Capt. Michelle Reinstatler, an English Department instructor and the officer in charge of Spectrum, said she has worked with Rosebush in her capacity as a coach within the Character Coaching program.

"I have never had any negative experience with him at all," Reinstatler said. "He is very kind and caring, as far as I can tell, and very good at his work."

Academy Superintendent Lt. Gen. Michelle D. Johnson met with members of Spectrum shortly after the news broke. Carol said cadets had discussed their present concerns regarding the media attention as well as past negative experiences that they had resolved through their chain of command.

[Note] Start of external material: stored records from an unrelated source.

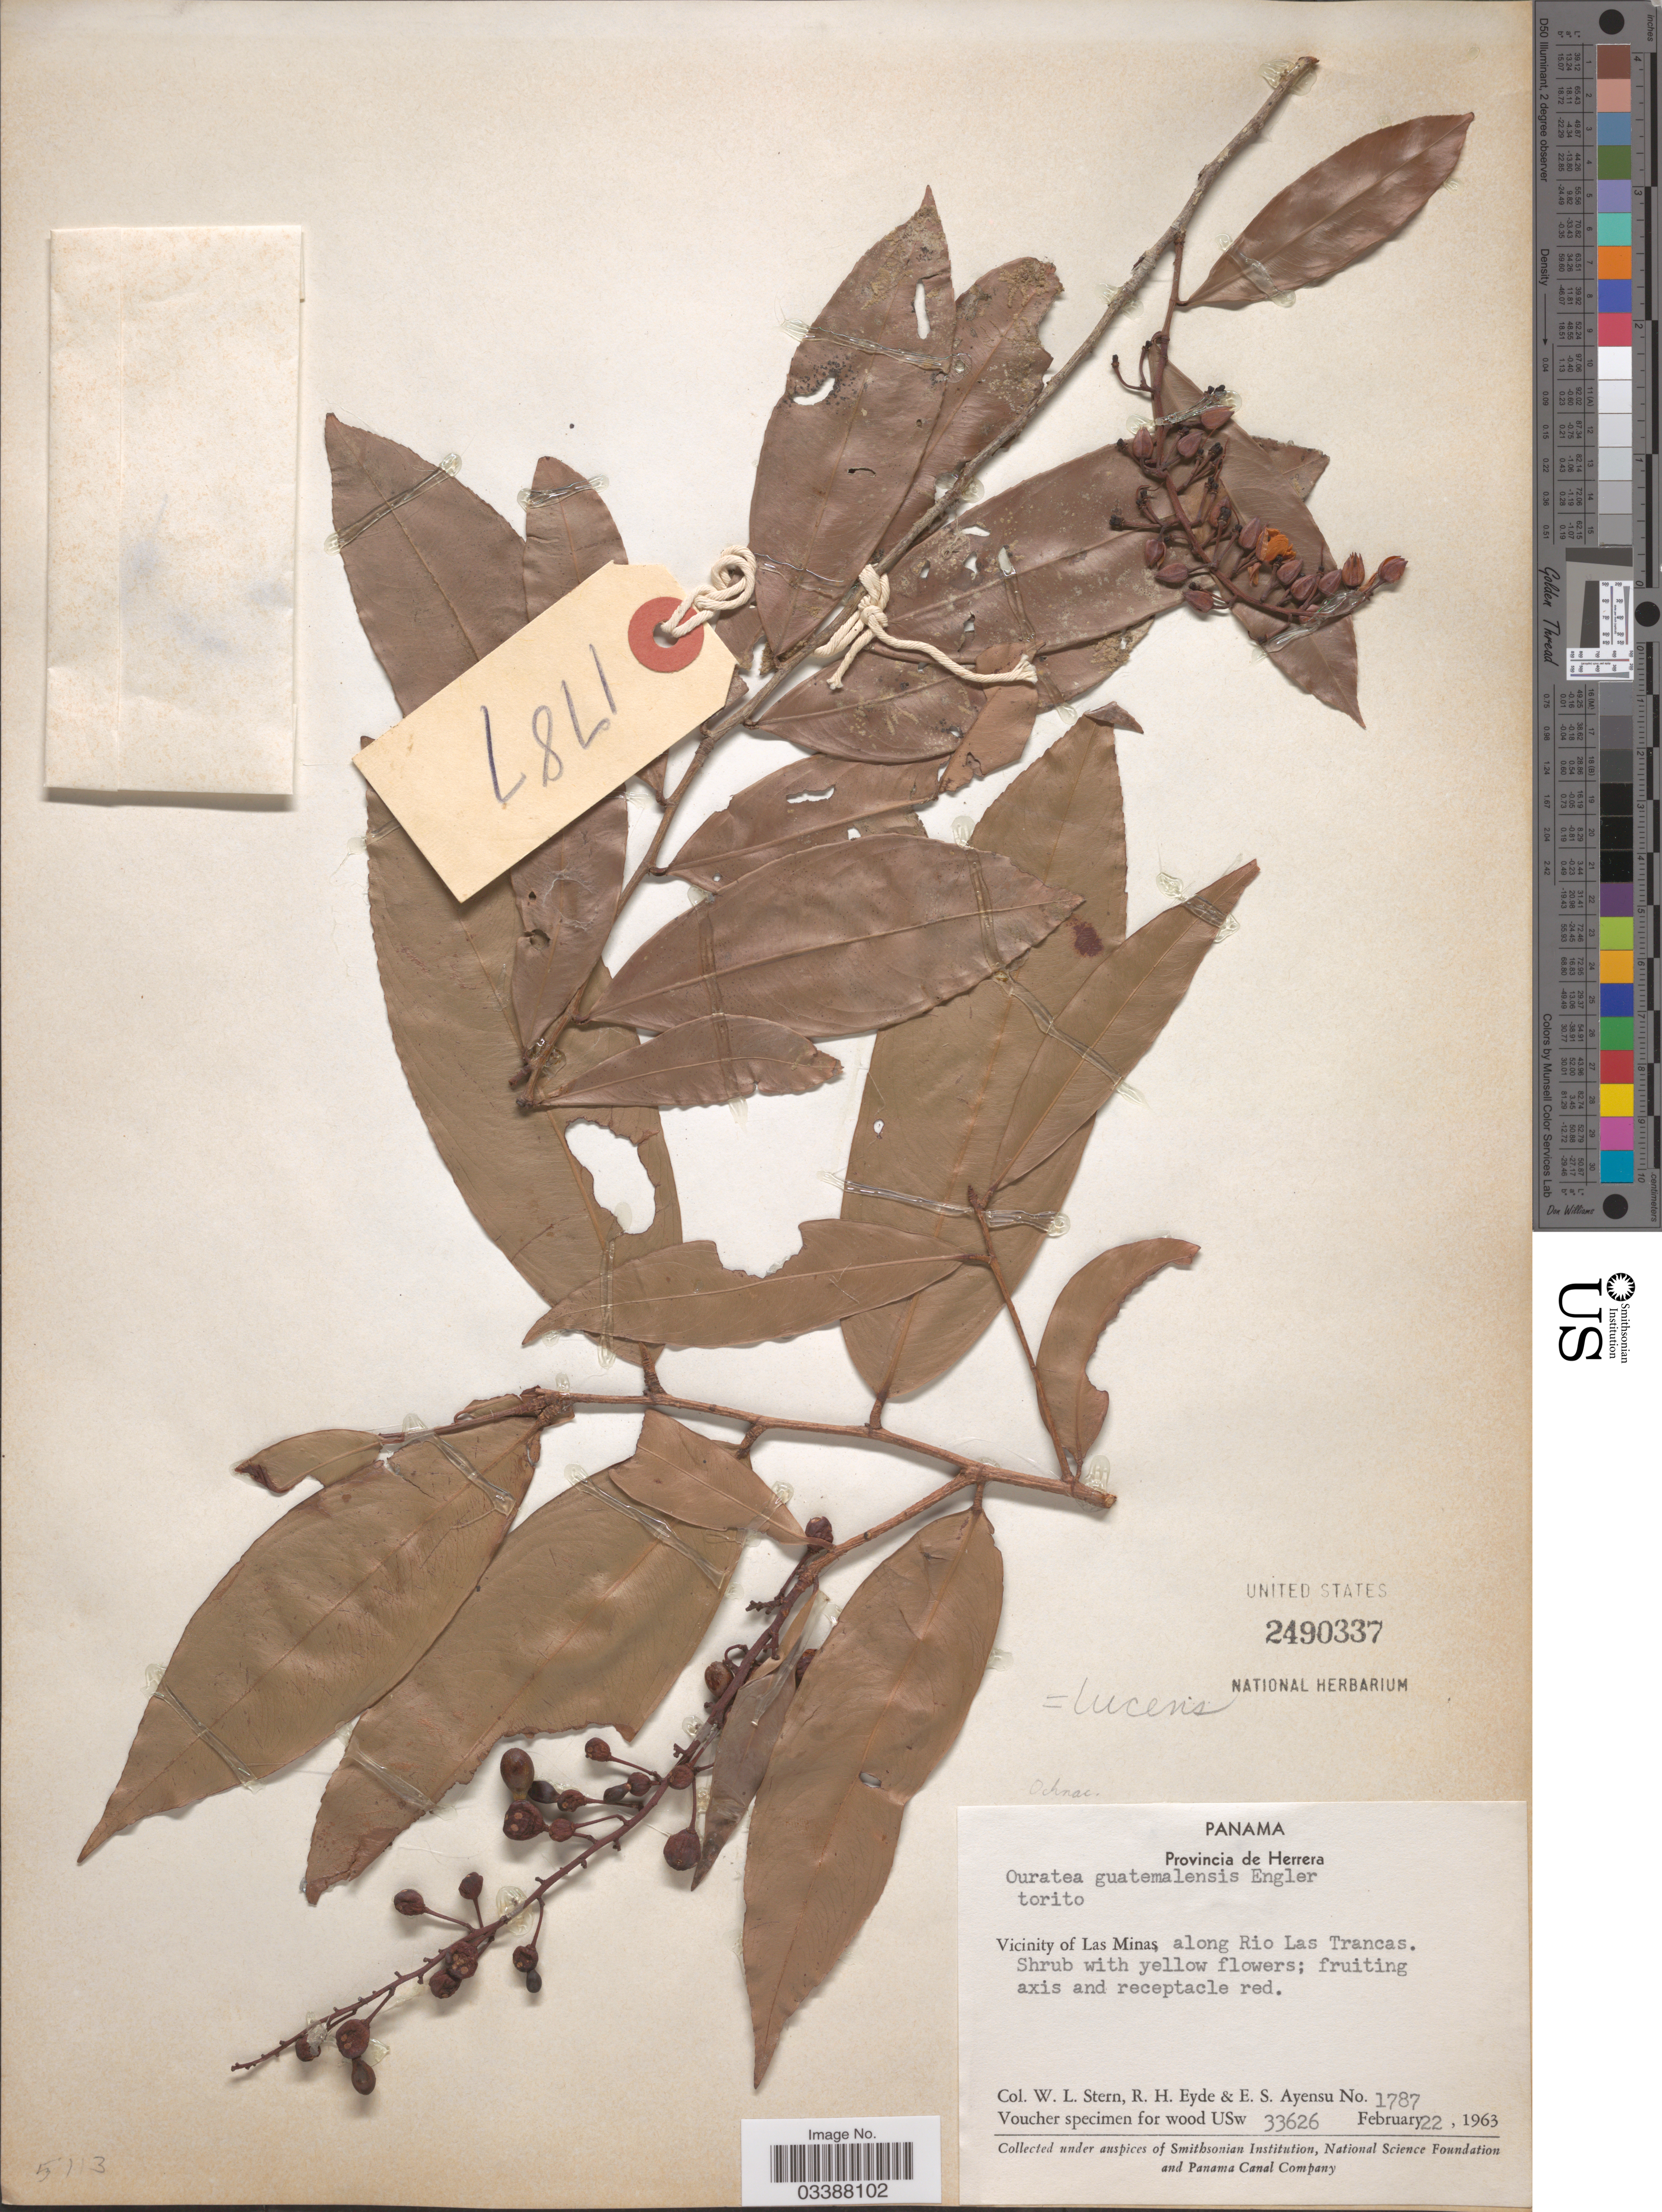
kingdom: Plantae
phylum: Tracheophyta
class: Magnoliopsida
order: Malpighiales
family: Ochnaceae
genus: Ouratea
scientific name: Ouratea lucens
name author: (Kunth) Engl.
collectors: W. L. Stern, R. H. Eyde & E. S. Ayensu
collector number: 1787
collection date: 1963-02-22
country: Panama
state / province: Herrera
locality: Vicinity of Las Minas, along Rio Las Trancas.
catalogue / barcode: US 2490337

"No current, outstanding issues were raised, as in, no one raised an issue they were having at that moment with a faculty member, a cadet or a permanent party member," she explained. "It was all, 'This is what happened to me; this is how I used my chain of command, and this is how the issue was resolved.'"

The cadets' chain of command resolved the issue properly and respected the cadets throughout the resolution process, Carol said.

"Being gay in any position, in any walk of life ... is hard," she said. "You want to know why that is? Because we are not a majority. We are a minority, and people still have views about us that are ... from the dark ages.

"... You're going to encounter that wherever you go. However, at the Academy there is an environment of professionalism in which your personal views are not put on other people, and you cannot expect that everywhere else in society."

Carol said Spectrum club members' experiences do not reflect a perfect climate at the Academy, nor do they represent every cadet within the Cadet Wing.

"We don't have an accurate representation of every LGBQ cadet at the Academy," she said. "That's because we don't know every LGBQ cadet at the Academy. Spectrum is comprised of both cadets who are out and those who are still in the closet. I do know their interests and how they think the Academy treats them, but that doesn't mean we know everybody, because we don't have access to people who are not in Spectrum or people who are completely in the closet."

William said he's received opportunities as a cadet that he couldn't get anywhere else, and that his sexual orientation was never a factor.

"It doesn't play a role," he said. "I've done some amazing things that some of my peers haven't been able to do, and I don't regret that at all."

Johnson and her senior staff personify a climate of caring and support, Stephanie said.

"If I had to describe the encounters I've had with General Johnson about this issue ... she cares so much," she said. "She's really genuine and really capable of taking care of us cadets. She really cares about how we feel and what we think."

" She's been to multiple events for the LGBQ community, "Reinstatler said. "It's very obvious to me that cadets are her number-one concern."

Any LGBQ or allied cadets who are having trouble should seek out Spectrum, Stephanie said.

"It's a support group. If anyone has any problems at all -- not just problems with Academy life but home problems, academics, anything ... it's a support group," she said. "We're helping each other out, and that's what we like to do as cadets."

This article refers to cadets pseudonymously because, while they said they are out with their fellows in the Cadet Wing, they may not be out to their families or members of the public at large.